We also have a two year MFA course. At that level students have the choice to focus on what they expect of the programme and chose the most suitable programme for them. So either they do a degree show, or they read a body of art reading or they do something in-between. They can do a project and an accompanying report – something that is between a thesis and a degree show. Their choice, in a sense, is based on what they have tested out before they get to that point. Our degree shows are not conventional in that they include other possibilities that our students may have pursued.
The MA show which happens during the Edinburgh Festival is also connected with a bigger programme that the art college runs. So our students are part of a broad spectrum of events at the festival.
The nature of the kind of theory we pursue here is one of being experimental, philosophical and so on. We are really interested in visual culture, material culture and we are looking at the new aspects of theory that artists are drawn to at the moment. Then we move on to things are maybe more practical in orientation, like curatorial studies and curatorial practices. We also think about the engagement with organisational practice, which should become part of their work rather than something which is done to them. Our students will not wait for somebody to spot them or tell them how to sell. They need to learn how to do that by themselves; again you don’t have any other choices in Scotland. If you don’t do that, you don’t have a career, you don’t have anywhere to exhibit. You need to make opportunities. It is not commercial; it is different sort of climate here.

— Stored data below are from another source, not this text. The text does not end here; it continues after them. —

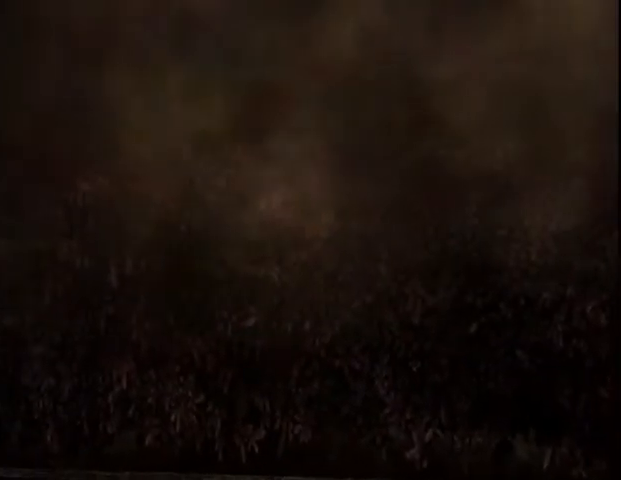
{"keys": ["ctrl_l", "w"], "mouse": [], "events": []}
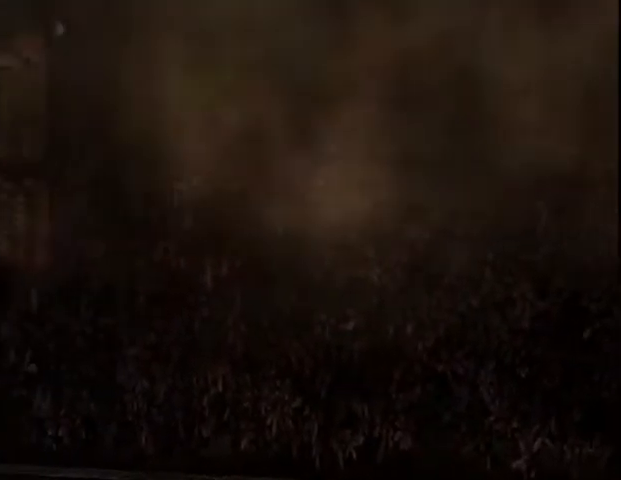
{"keys": ["ctrl_l", "w"], "mouse": [], "events": []}
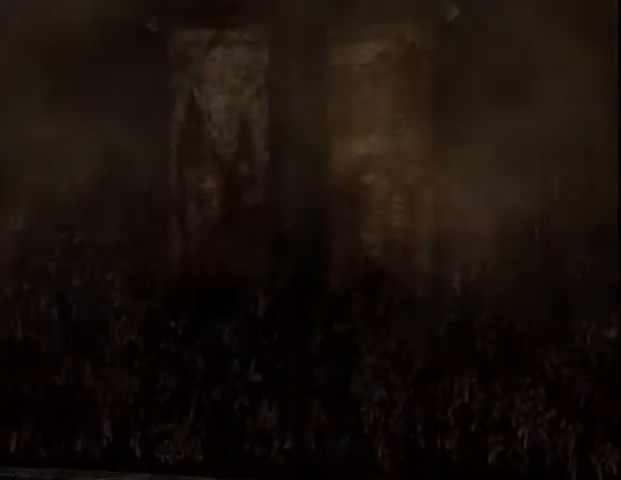
{"keys": ["ctrl_l", "w"], "mouse": [], "events": []}
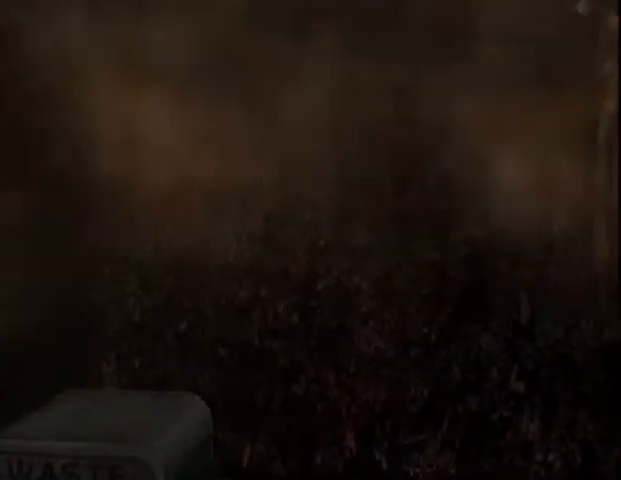
{"keys": ["ctrl_l", "w"], "mouse": [], "events": []}
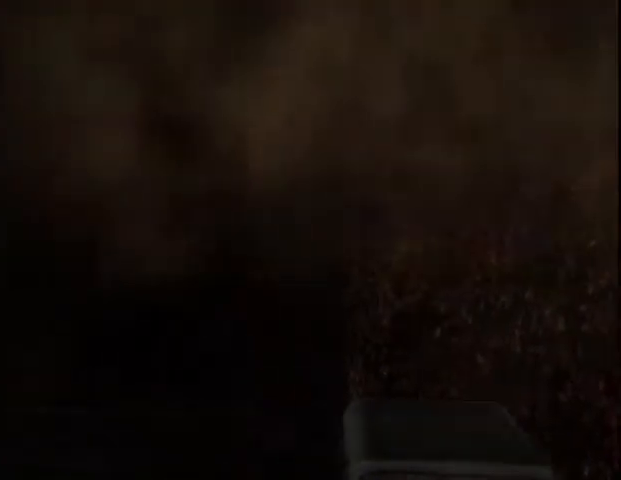
{"keys": ["ctrl_l", "w"], "mouse": [], "events": []}
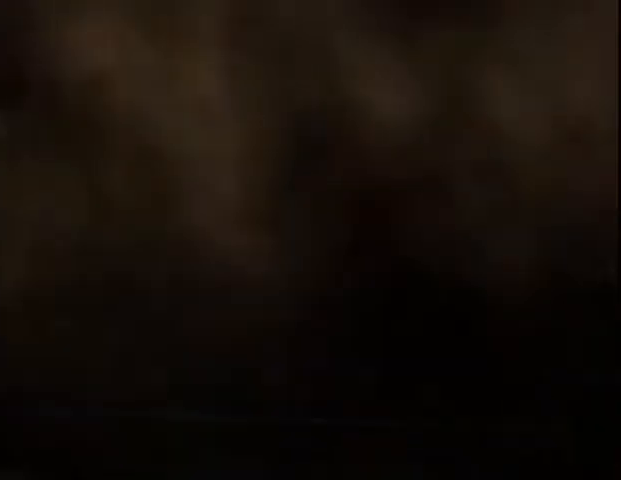
{"keys": ["ctrl_l", "w"], "mouse": [], "events": []}
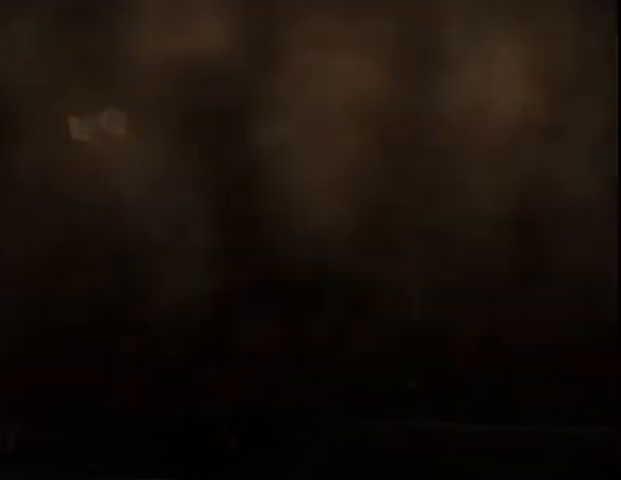
{"keys": ["ctrl_l", "w"], "mouse": [], "events": []}
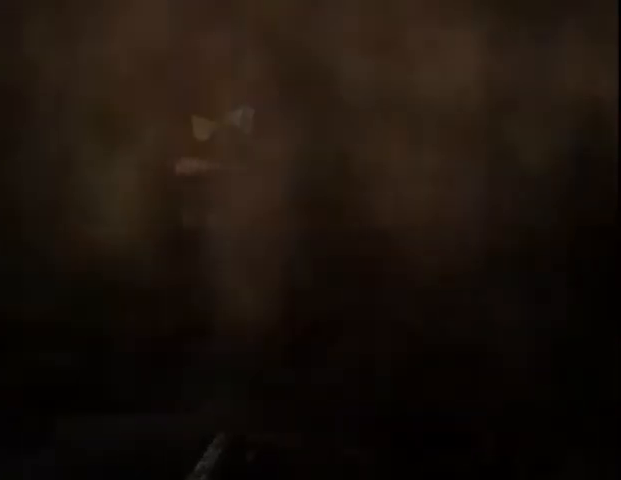
{"keys": ["ctrl_l", "w"], "mouse": [], "events": []}
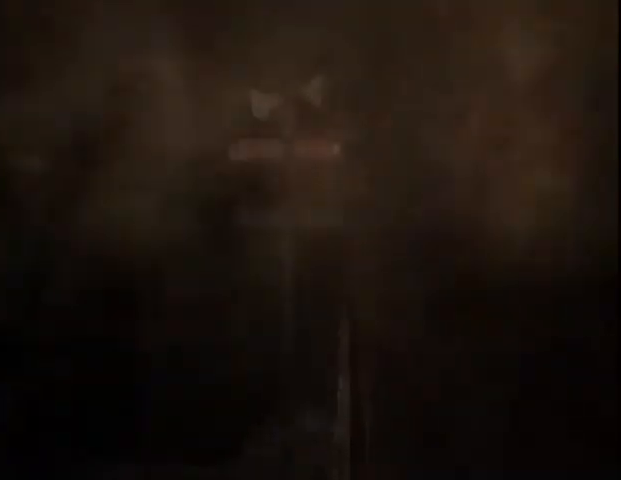
{"keys": ["ctrl_l", "w"], "mouse": [], "events": []}
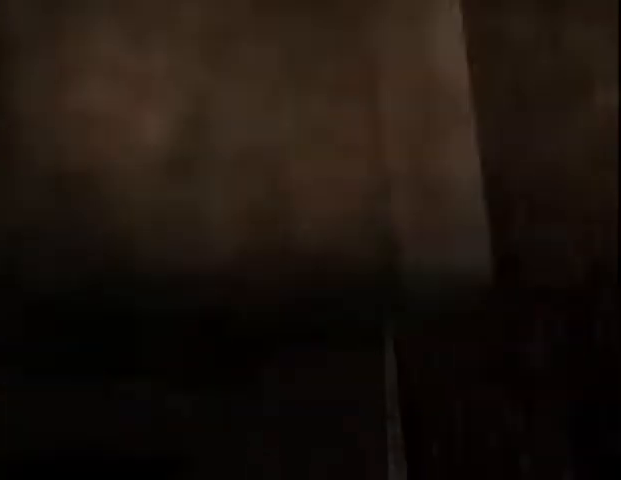
{"keys": ["ctrl_l", "w"], "mouse": [], "events": []}
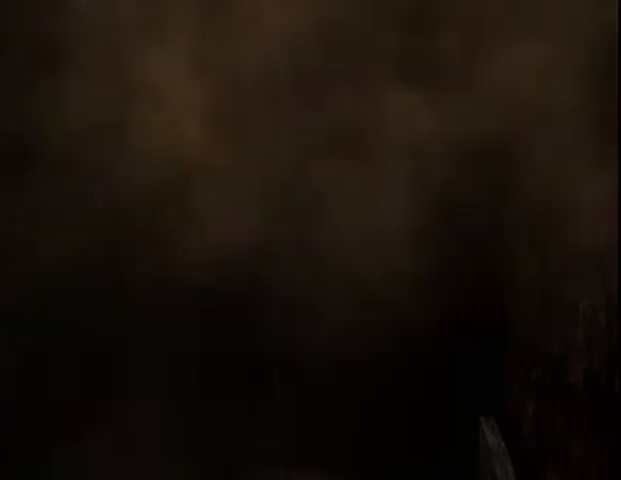
{"keys": ["ctrl_l", "w"], "mouse": [], "events": []}
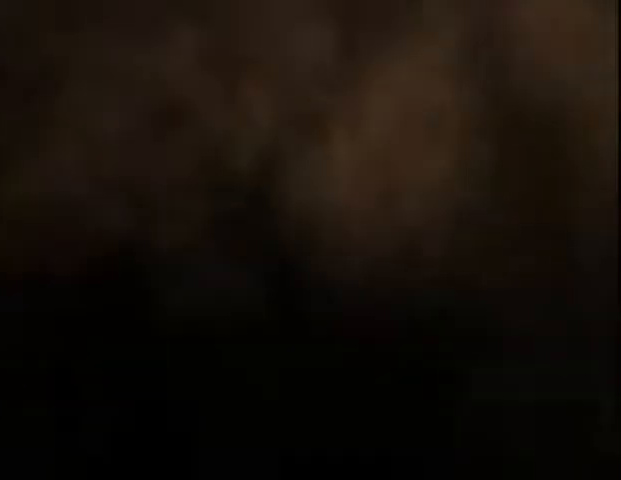
{"keys": ["ctrl_l", "w"], "mouse": [], "events": []}
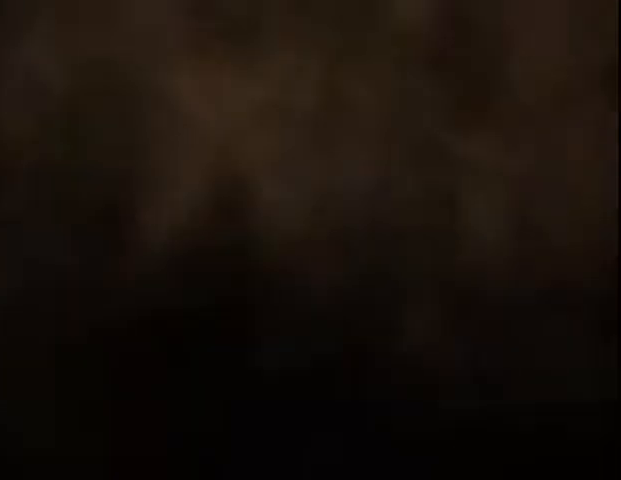
{"keys": ["ctrl_l", "w"], "mouse": [], "events": []}
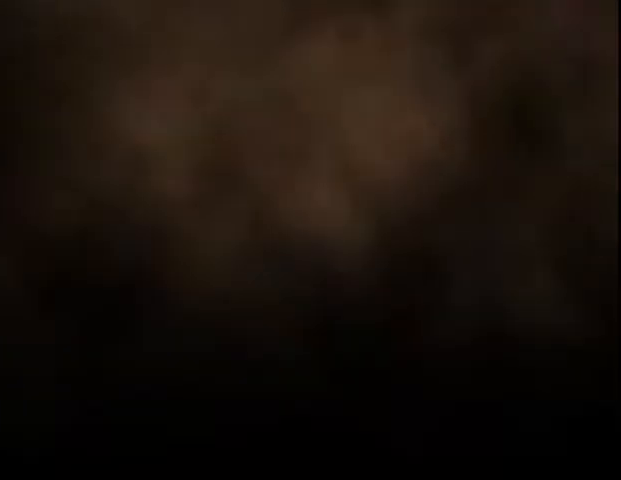
{"keys": ["ctrl_l", "w"], "mouse": [], "events": []}
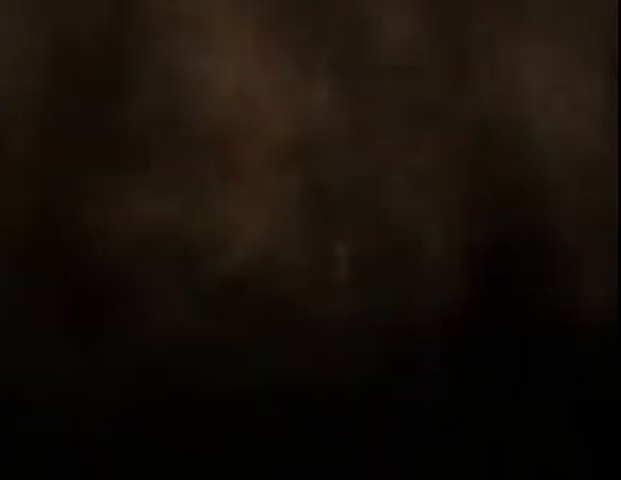
{"keys": ["ctrl_l", "w"], "mouse": [], "events": [[267, "d", "down"], [333, "d", "up"]]}
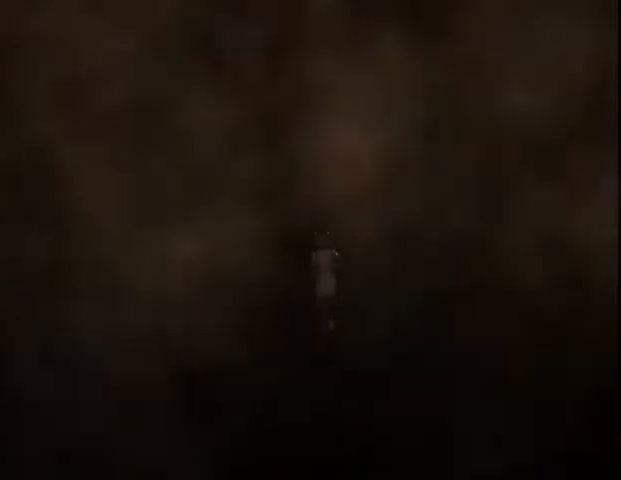
{"keys": ["ctrl_l", "w"], "mouse": [], "events": []}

Rather than imagine that one day you will make work which earns you a big enough grant upon which to survive or that someone will pay a lot of money for your works, the importance is that you learn how to make good work with what you have. You need to become savvy about using all possible resources that you can gather. The best resource you have is your peers because they are the people who have time and energy.
ART.ZIP: What is your suggestion to students who want to study photography at Edinburgh College of Art?
NM: We do have a lot of people apply who seem to think they can come to the MA course to learn photography. I suppose ‘taught’ in the UK means you go to acquire a ‘Master of Skills’. I think it is just a different comprehension of what taught means. We are a postgraduate degree structure that has courses, assignments and certain assessment criteria which is different from a completely open-ended research degree. I think the first thing is to understand is the difference between these two approaches, and to understand that taught is probably not what you think it means.
I think what they need to do is come with a practice that is robust, and they want to develop and be really open-minded about completely taking it apart – almost starting it again. They need to be prepared to deconstruct what they do, to be open to work of others and also be open to constructive critique.
About Neil Mulholland:
Professor Neil Mulholland is Director of the Postgraduate Programme in Contemporary Art Practice, Theory, Painting, Sculpture and Photography at the School of Art. He is currently associate Head School of Art at Edinburgh College of Art.